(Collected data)

┌──

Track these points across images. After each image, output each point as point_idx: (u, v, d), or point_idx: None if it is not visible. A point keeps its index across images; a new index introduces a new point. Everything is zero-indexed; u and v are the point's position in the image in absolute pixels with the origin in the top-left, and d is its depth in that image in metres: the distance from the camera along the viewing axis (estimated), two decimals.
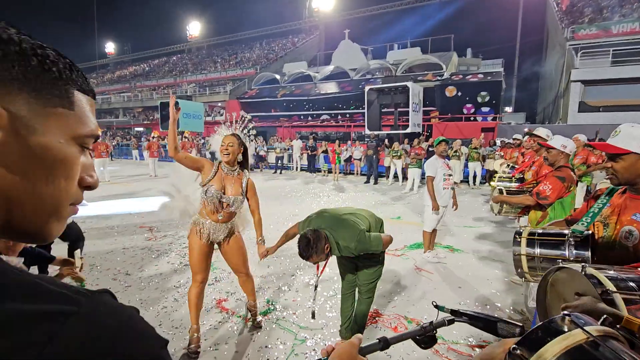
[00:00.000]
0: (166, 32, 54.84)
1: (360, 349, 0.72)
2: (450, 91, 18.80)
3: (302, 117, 24.28)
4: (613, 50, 15.65)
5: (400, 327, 2.89)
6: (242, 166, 2.57)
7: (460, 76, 20.22)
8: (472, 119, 17.77)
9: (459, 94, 18.57)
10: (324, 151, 13.92)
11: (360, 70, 24.37)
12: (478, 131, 14.64)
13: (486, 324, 0.87)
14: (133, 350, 0.34)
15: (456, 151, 10.45)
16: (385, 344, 0.79)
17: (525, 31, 26.42)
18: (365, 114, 14.96)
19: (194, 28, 45.75)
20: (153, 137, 14.29)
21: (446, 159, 4.53)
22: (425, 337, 0.87)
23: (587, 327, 0.54)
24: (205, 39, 45.60)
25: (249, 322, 2.90)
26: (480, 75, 19.40)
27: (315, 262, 2.14)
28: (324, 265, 2.30)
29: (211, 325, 2.88)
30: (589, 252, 1.31)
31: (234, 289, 3.41)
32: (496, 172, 6.54)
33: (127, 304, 0.39)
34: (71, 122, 0.41)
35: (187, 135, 14.98)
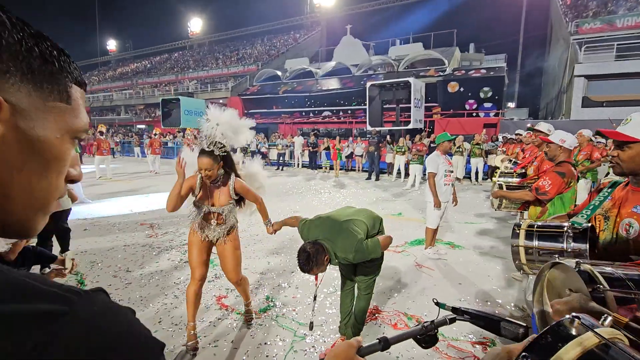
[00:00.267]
0: (167, 29, 54.80)
1: (359, 349, 0.71)
2: (453, 87, 18.67)
3: (303, 113, 24.21)
4: (617, 45, 15.47)
5: (400, 324, 2.88)
6: (227, 172, 2.48)
7: (463, 72, 20.06)
8: (474, 114, 17.65)
9: (462, 89, 18.44)
10: (326, 148, 13.90)
11: (362, 66, 24.23)
12: (480, 127, 14.56)
13: (488, 323, 0.85)
14: (133, 355, 0.33)
15: (459, 147, 10.41)
16: (385, 344, 0.78)
17: (528, 26, 26.21)
18: (366, 110, 14.89)
19: (196, 25, 45.66)
20: (155, 135, 14.29)
21: (448, 155, 4.49)
22: (426, 336, 0.85)
23: (598, 330, 0.52)
24: (206, 35, 45.52)
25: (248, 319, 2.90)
26: (483, 71, 19.24)
27: (315, 274, 2.14)
28: (322, 275, 2.29)
29: (210, 321, 2.89)
30: (587, 245, 1.29)
31: (233, 286, 3.41)
32: (498, 168, 6.51)
33: (127, 301, 0.38)
34: (67, 116, 0.40)
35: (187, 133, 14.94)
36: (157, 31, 56.39)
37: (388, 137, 12.75)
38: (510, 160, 5.67)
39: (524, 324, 0.80)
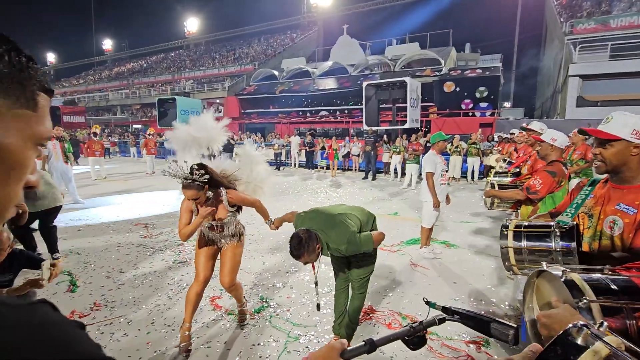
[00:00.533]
0: (164, 28, 54.50)
1: (343, 352, 0.69)
2: (449, 86, 18.72)
3: (300, 113, 24.20)
4: (611, 45, 15.58)
5: (395, 324, 2.88)
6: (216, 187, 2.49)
7: (459, 71, 20.14)
8: (470, 114, 17.71)
9: (457, 89, 18.50)
10: (321, 148, 13.92)
11: (359, 66, 24.25)
12: (476, 126, 14.61)
13: (478, 323, 0.83)
14: None
15: (457, 147, 10.44)
16: (371, 347, 0.76)
17: (523, 26, 26.24)
18: (363, 109, 14.91)
19: (192, 24, 45.42)
20: (150, 135, 14.20)
21: (442, 154, 4.49)
22: (414, 337, 0.84)
23: (606, 339, 0.52)
24: (203, 35, 45.32)
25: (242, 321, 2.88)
26: (479, 71, 19.33)
27: (305, 262, 2.13)
28: (318, 265, 2.30)
29: (204, 322, 2.87)
30: (574, 243, 1.30)
31: None
32: (493, 168, 6.53)
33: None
34: (33, 124, 0.39)
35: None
36: (154, 31, 56.19)
37: (385, 136, 12.75)
38: (505, 160, 5.69)
39: (514, 325, 0.79)
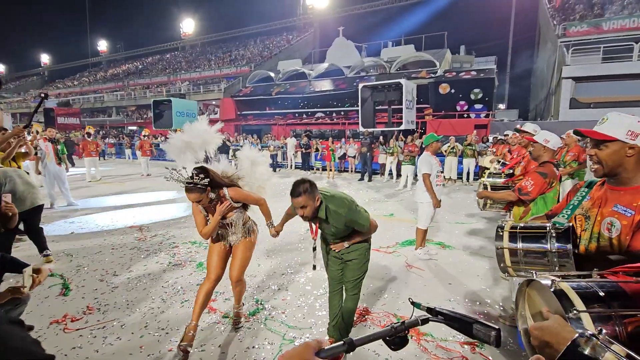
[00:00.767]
0: (159, 29, 54.34)
1: (320, 351, 0.68)
2: (444, 88, 18.81)
3: (296, 114, 24.18)
4: (604, 47, 15.77)
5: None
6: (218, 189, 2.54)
7: (454, 73, 20.24)
8: (465, 116, 17.82)
9: (452, 91, 18.60)
10: (316, 150, 13.95)
11: (355, 68, 24.31)
12: (471, 128, 14.69)
13: (461, 324, 0.83)
14: None
15: (453, 148, 10.49)
16: (350, 346, 0.74)
17: (517, 28, 26.52)
18: (359, 111, 14.94)
19: (188, 26, 45.34)
20: (144, 136, 14.12)
21: (437, 155, 4.51)
22: (396, 337, 0.83)
23: (614, 347, 0.54)
24: (199, 36, 45.24)
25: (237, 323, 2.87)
26: (474, 73, 19.44)
27: (302, 204, 2.12)
28: (316, 227, 2.37)
29: (198, 326, 2.84)
30: (570, 245, 1.29)
31: (223, 289, 3.38)
32: (487, 169, 6.57)
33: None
34: None
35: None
36: (149, 32, 55.87)
37: (381, 138, 12.78)
38: (499, 161, 5.72)
39: (497, 327, 0.79)
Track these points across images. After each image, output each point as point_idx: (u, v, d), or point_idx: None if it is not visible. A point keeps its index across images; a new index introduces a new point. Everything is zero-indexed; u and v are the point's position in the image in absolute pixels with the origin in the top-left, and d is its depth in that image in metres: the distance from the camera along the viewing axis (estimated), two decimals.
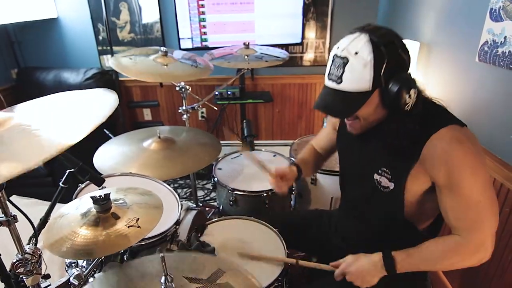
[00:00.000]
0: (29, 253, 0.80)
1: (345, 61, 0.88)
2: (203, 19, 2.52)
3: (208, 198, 2.77)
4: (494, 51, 1.44)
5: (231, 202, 1.69)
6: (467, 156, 0.87)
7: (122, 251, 1.08)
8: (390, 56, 0.86)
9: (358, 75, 0.88)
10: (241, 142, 2.25)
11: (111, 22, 2.80)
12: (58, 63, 2.93)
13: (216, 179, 1.76)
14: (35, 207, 1.62)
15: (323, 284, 1.16)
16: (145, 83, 3.06)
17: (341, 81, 0.90)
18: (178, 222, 1.15)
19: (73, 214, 0.88)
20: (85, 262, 1.01)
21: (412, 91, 0.88)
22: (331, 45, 2.90)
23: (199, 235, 1.33)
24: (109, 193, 0.85)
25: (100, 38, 2.88)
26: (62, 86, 2.73)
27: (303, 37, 2.71)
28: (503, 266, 1.38)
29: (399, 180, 0.97)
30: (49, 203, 0.98)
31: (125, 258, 1.02)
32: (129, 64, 1.64)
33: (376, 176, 1.03)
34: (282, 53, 2.09)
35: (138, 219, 0.84)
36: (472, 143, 0.89)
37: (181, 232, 1.31)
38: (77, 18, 2.83)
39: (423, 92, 0.95)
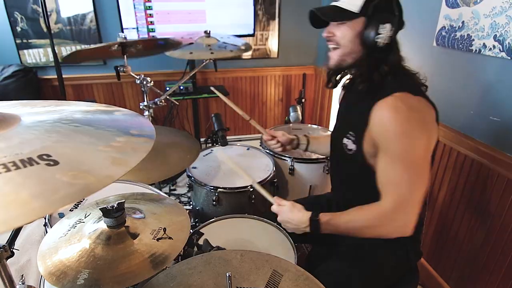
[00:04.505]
0: None
1: None
2: (149, 7, 2.28)
3: None
4: (452, 35, 1.57)
5: (214, 202, 1.56)
6: (403, 124, 0.89)
7: None
8: None
9: None
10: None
11: (32, 10, 2.37)
12: None
13: (193, 178, 1.61)
14: None
15: (330, 268, 1.08)
16: (79, 81, 2.69)
17: None
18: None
19: (75, 235, 0.68)
20: None
21: (388, 26, 0.94)
22: (280, 36, 2.90)
23: (196, 241, 1.19)
24: (123, 202, 0.69)
25: (18, 29, 2.43)
26: None
27: (254, 28, 2.65)
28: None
29: (359, 142, 1.00)
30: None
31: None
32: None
33: (344, 140, 1.06)
34: (243, 42, 2.00)
35: (165, 229, 0.69)
36: (415, 111, 0.91)
37: None
38: None
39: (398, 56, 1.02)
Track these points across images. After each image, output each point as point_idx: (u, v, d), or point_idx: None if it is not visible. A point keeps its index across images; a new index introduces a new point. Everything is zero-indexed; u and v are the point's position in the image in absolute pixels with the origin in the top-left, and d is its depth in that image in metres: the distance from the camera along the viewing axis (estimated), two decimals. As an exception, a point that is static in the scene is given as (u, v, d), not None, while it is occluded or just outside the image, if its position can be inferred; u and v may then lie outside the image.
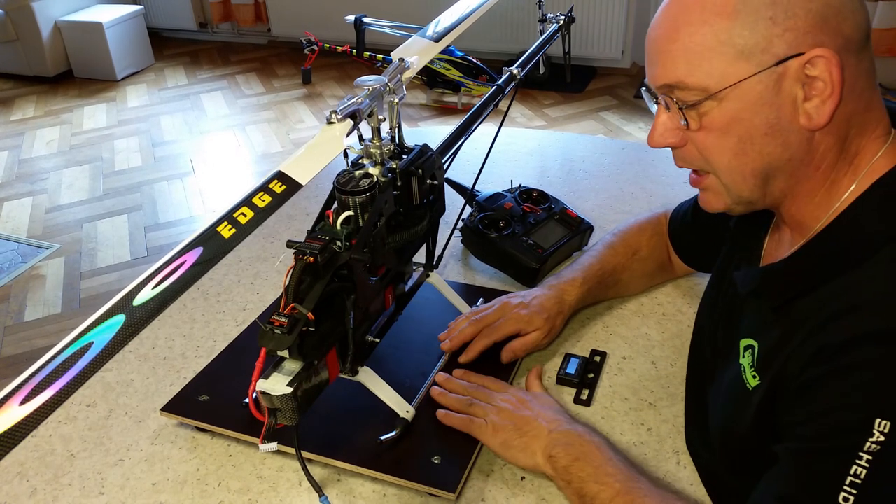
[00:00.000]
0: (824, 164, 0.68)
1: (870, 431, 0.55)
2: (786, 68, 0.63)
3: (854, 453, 0.56)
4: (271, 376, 0.76)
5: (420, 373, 1.00)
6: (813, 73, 0.63)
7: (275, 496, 0.87)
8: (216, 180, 3.62)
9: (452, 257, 1.30)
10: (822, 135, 0.66)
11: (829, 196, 0.69)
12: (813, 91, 0.63)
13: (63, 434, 0.98)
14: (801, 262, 0.70)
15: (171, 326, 1.18)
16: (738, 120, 0.66)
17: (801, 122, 0.65)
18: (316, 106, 4.37)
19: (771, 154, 0.67)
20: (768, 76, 0.64)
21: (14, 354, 2.56)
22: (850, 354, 0.58)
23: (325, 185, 0.86)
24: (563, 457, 0.81)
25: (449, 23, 1.08)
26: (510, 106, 1.13)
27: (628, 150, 1.71)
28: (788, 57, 0.63)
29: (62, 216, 3.38)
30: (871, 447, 0.55)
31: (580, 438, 0.82)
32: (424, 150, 0.92)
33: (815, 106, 0.64)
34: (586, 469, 0.79)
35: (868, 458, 0.56)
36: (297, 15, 5.05)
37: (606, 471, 0.78)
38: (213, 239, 0.66)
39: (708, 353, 0.88)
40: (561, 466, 0.81)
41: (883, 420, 0.55)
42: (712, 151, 0.70)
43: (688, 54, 0.66)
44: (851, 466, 0.56)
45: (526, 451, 0.85)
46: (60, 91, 4.79)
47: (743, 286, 0.77)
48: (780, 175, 0.69)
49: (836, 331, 0.61)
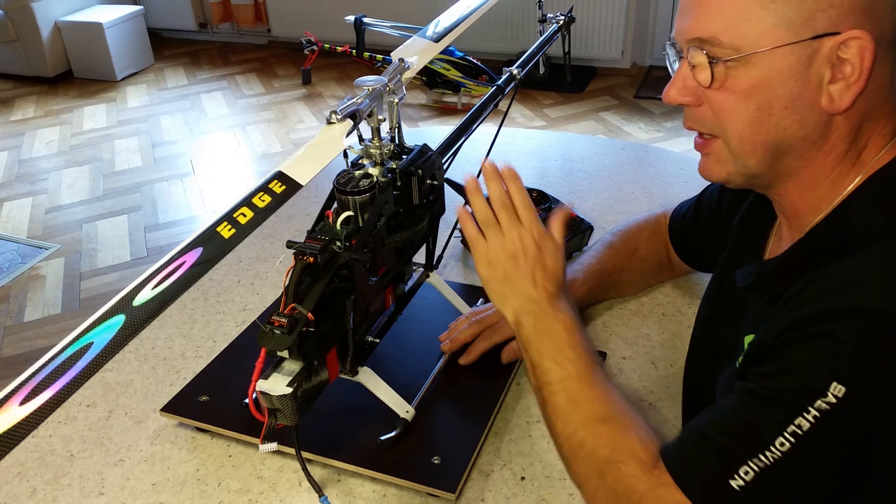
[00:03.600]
0: (835, 152, 0.67)
1: (824, 392, 0.57)
2: (821, 44, 0.62)
3: (804, 407, 0.58)
4: (271, 376, 0.76)
5: (420, 373, 1.00)
6: (845, 55, 0.62)
7: (275, 496, 0.87)
8: (216, 180, 3.62)
9: (452, 257, 1.30)
10: (841, 119, 0.65)
11: (833, 189, 0.68)
12: (840, 74, 0.63)
13: (63, 434, 0.98)
14: (797, 255, 0.70)
15: (171, 327, 1.18)
16: (762, 87, 0.65)
17: (823, 103, 0.64)
18: (316, 106, 4.37)
19: (787, 129, 0.66)
20: (802, 49, 0.63)
21: (14, 355, 2.56)
22: (821, 325, 0.59)
23: (325, 185, 0.86)
24: (529, 326, 0.80)
25: (449, 23, 1.08)
26: (510, 106, 1.13)
27: (628, 150, 1.71)
28: (827, 34, 0.62)
29: (62, 216, 3.38)
30: (821, 405, 0.57)
31: (553, 314, 0.80)
32: (424, 151, 0.92)
33: (839, 89, 0.63)
34: (547, 346, 0.79)
35: (816, 414, 0.57)
36: (297, 15, 5.05)
37: (566, 353, 0.77)
38: (212, 239, 0.66)
39: (707, 353, 0.88)
40: (524, 335, 0.81)
41: (839, 385, 0.56)
42: (729, 115, 0.68)
43: (727, 10, 0.64)
44: (797, 417, 0.58)
45: (500, 300, 0.83)
46: (60, 91, 4.79)
47: (740, 281, 0.77)
48: (791, 153, 0.68)
49: (812, 305, 0.61)
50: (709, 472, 0.63)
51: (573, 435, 0.74)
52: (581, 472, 0.74)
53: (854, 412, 0.57)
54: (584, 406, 0.75)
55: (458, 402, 0.96)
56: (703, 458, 0.64)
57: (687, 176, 1.53)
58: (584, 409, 0.75)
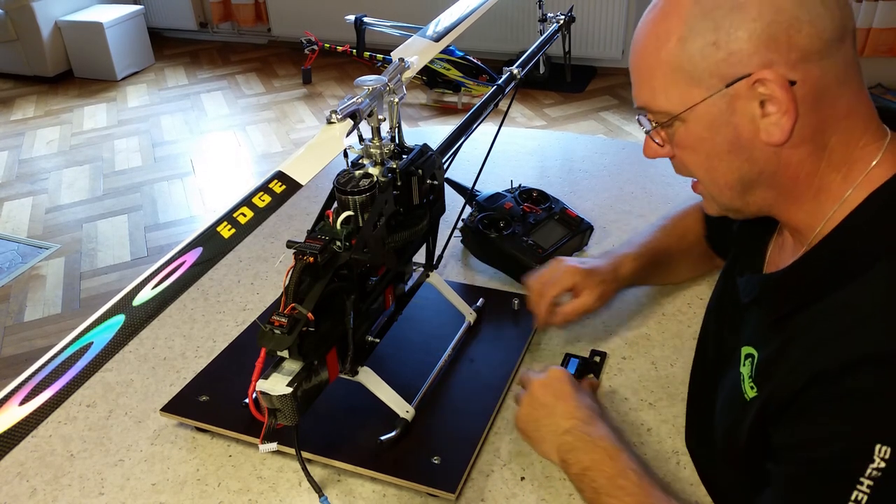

└──

What the task asks:
Quote the records above exactly, from the first line through the line containing "15: (456, 151, 10.45)", and leave out the pictures.

Task answer:
Track these points across images. After each image, output each point as point_idx: (u, v, d), or point_idx: None if it is not visible. A point keeps its index across images; a new index introduces a new point. Everything is zero-indexed; u and v are the point's position in the image in absolute pixels with the origin in the top-left, and d is its depth in that image in metres: the distance from the camera along the viewing axis (estimated), two decimals.
[00:00.000]
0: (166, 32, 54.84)
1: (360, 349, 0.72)
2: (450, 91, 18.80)
3: (302, 117, 24.28)
4: (613, 50, 15.65)
5: (400, 327, 2.89)
6: (242, 166, 2.57)
7: (460, 76, 20.22)
8: (472, 119, 17.77)
9: (459, 94, 18.57)
10: (324, 151, 13.92)
11: (360, 70, 24.37)
12: (478, 131, 14.64)
13: (486, 324, 0.87)
14: (133, 350, 0.34)
15: (456, 151, 10.45)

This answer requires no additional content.